Tarefas solicitadas.
1. Liste todos os choques externos em comum que, segundo o texto sobre as projeções do FMI, os EMDE enfrentam.
2. Traduza para o inglês esta frase do texto sobre as projeções do FMI: "Do repique inflacionário, por outro lado, ninguém escapa, e ele traz consigo pressão por alta nas taxas de juros."
3. Dê continuidade ao texto sobre as projeções do FMI a partir da última frase apresentada.

─── Trecho fornecido

Como havia dito a diretora-geral do órgão Kristalina Georgieva na quinta-feira (14), a guerra na Ucrânia representou um “revés substancial” para a recuperação econômica global.

A recuperação econômica global pós-pandemia já vinha desacelerando quando a invasão russa na Ucrânia disparou novos choques de preços de commodities, ocasionando ao mesmo tempo nova onda de restrições em cadeias de suprimento.

A política de covid zero na China, por sua vez, também trouxe choques de oferta e de suprimentos.

A revisão para baixo na taxa global de crescimento projetada pelo FMI no relatório desta terça (19) foi de quase 1%, com impacto negativo maior na Europa do que nos Estados Unidos.

O desempenho previsto para o conjunto de economias emergentes e em desenvolvimento (EMDE) também sofreu rebaixamento, de mais de um ponto percentual. Nesse caso, porém, com heterogeneidade muito maior.

Do repique inflacionário, por outro lado, ninguém escapa, e ele traz consigo pressão por alta nas taxas de juros.

Os EMDE enfrentam um conjunto de choques externos em comum: elevação de preços de energia e alimentos; aperto nas condições financeiras globais causado pela perspectiva de o Federal Reserve Bank dos Estados Unidos (Fed) aumentar juros mais acentuadamente e antecipar o “aperto quantitativo”; e retorno de restrições à mobilidade na China, por conta da política de covid zero, levando a queda no crescimento e enfraquecendo um dos principais motores de crescimento para os EMDE. O estímulo fiscal na China aponta para a direção oposta, mas há dúvidas sobre a sustentabilidade dessa política.

Contudo, os impactos dos choques em comum estão sendo heterogêneos. Cabe distinguir quatro subgrupos entre os EMDE.

Primeiro, claro, a Ucrânia sofrendo a destruição da guerra, a Rússia sob sanções e as demais economias da região com elas integradas. Além de inflação mais alta, a Rússia passará por recessão pior que as da crise de 1998 e aquela durante a crise financeira global em 2008, ainda que, paradoxalmente, com o superávit em conta corrente mais alto dos últimos 20 anos.

Os exportadores de commodities estão se beneficiando em termos de troca mais favoráveis. Ainda que isso não seja suficiente para protegê-los inteiramente, receitas públicas fortalecidas dão margem de manobra fiscal para medidas de suavização da alta de preços domésticos de energia.

──────
─── Extrato dos dados

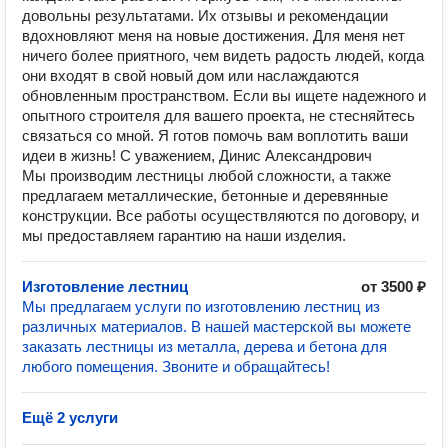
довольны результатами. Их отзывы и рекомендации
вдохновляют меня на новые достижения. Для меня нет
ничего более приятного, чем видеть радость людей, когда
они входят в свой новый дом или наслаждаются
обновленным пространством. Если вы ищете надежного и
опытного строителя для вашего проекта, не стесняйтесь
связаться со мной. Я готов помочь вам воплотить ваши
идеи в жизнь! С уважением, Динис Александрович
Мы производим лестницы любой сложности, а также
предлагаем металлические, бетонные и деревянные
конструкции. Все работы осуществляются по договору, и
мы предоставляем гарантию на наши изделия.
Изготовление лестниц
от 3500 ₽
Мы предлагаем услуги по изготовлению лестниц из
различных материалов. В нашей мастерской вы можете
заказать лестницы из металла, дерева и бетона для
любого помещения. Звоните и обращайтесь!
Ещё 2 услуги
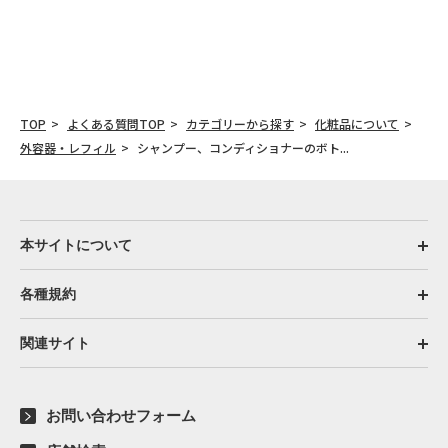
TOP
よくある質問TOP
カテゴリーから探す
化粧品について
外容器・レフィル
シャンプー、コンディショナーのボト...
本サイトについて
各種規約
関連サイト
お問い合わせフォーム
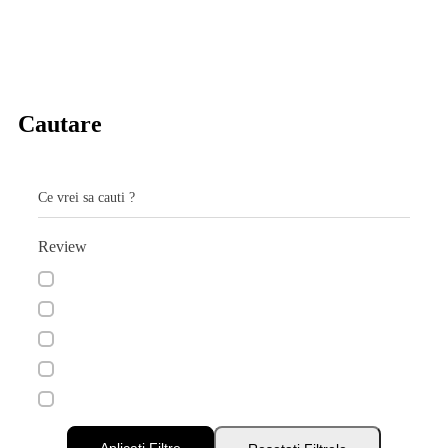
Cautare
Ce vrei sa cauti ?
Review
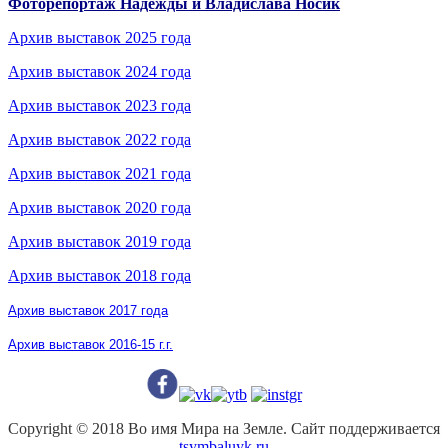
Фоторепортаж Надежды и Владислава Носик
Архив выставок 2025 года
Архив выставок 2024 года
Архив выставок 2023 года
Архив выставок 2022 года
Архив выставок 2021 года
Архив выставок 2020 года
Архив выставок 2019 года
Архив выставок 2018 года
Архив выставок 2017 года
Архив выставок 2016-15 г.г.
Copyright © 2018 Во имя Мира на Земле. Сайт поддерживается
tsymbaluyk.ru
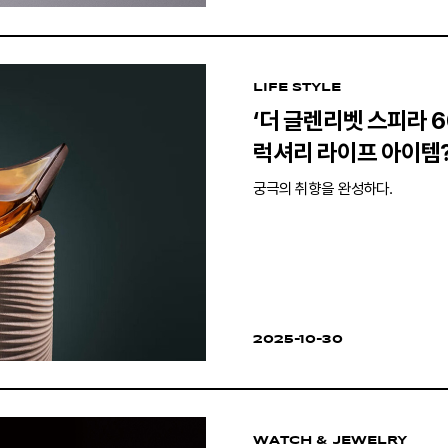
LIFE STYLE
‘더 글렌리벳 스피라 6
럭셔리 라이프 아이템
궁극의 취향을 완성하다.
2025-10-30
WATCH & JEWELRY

──────

Resultados das tarefas.
1.
- Elevação de preços de energia e alimentos
- Aperto nas condições financeiras globais causado pela perspectiva de o Federal Reserve Bank dos Estados Unidos (Fed) aumentar juros mais acentuadamente e antecipar o "aperto quantitativo"
- Retorno de restrições à mobilidade na China, por conta da política de covid zero

2. On the other hand, no one escapes the inflationary rebound, and it brings with it pressure for higher interest rates.

3.
Saldos em conta corrente maiores também amortecerão o efeito do aperto nas condições financeiras globais. Países que estão mais avançados no ciclo de aperto monetário, como o Brasil, estão se beneficiando da apreciação de suas moedas.

Na sexta-feira (15), o FMI já havia chamado atenção para a inflação mais alta em 15 anos – como resultado da pandemia e da guerra na Ucrânia – nas economias maiores da América Latina: Brasil, Chile, Colômbia, México e Peru. O peso dos preços de importações e de commodities na inflação latino-americana é maior do que o das economias avançadas. A projeção de crescimento para a economia brasileira este ano pelo FMI melhorou levemente.

Já os importadores de commodities, para os quais pesam as exportações de manufaturados, estão sofrendo tanto o impacto dos preços mais altos de energia e alimentos quanto a desaceleração no crescimento global. Crescimento mais lento, inflação maior, contas públicas deterioradas e saldos em conta corrente mais baixos estão previstos.

O quarto subgrupo é o das economias em desenvolvimento às voltas com o endividamento herdado da pandemia. Dívidas mais altas e condições financeiras globais menos favoráveis já estão dificultando a rolagem do serviço de dívida externa e o financiamento de déficits em conta corrente. Aqui, deve aumentar o volume do atual chamado às instituições multilaterais – Banco Mundial e FMI – para considerarem a possibilidade de processos de reestruturação de dívidas com credores externos.

O dilema encarado por banqueiros centrais entre aceitar inflação ou desacelerar demanda teve seus termos piorados pelos choques disparados pela guerra. Em março, a inflação nos Estados Unidos atingiu 8,5%, seu patamar anualizado mais alto nos últimos 40 anos. As projeções sobre de quanto será o aumento de taxas de juros básicos pelo Fed no restante deste ano variam hoje de 2,5% a 3,5%.

Um relatório também liberado pelo FMI – sobre a “estabilidade financeira global” – aborda outro dilema: aceitar inflação ou riscos de instabilidade financeira decorrentes de subidas abruptas em taxas de juros. Detalhe importante: os dois dilemas têm interseção. No caso dos Estados Unidos, muitos analistas consideram estar o Fed atrasado em sua rota de ajuste de juros.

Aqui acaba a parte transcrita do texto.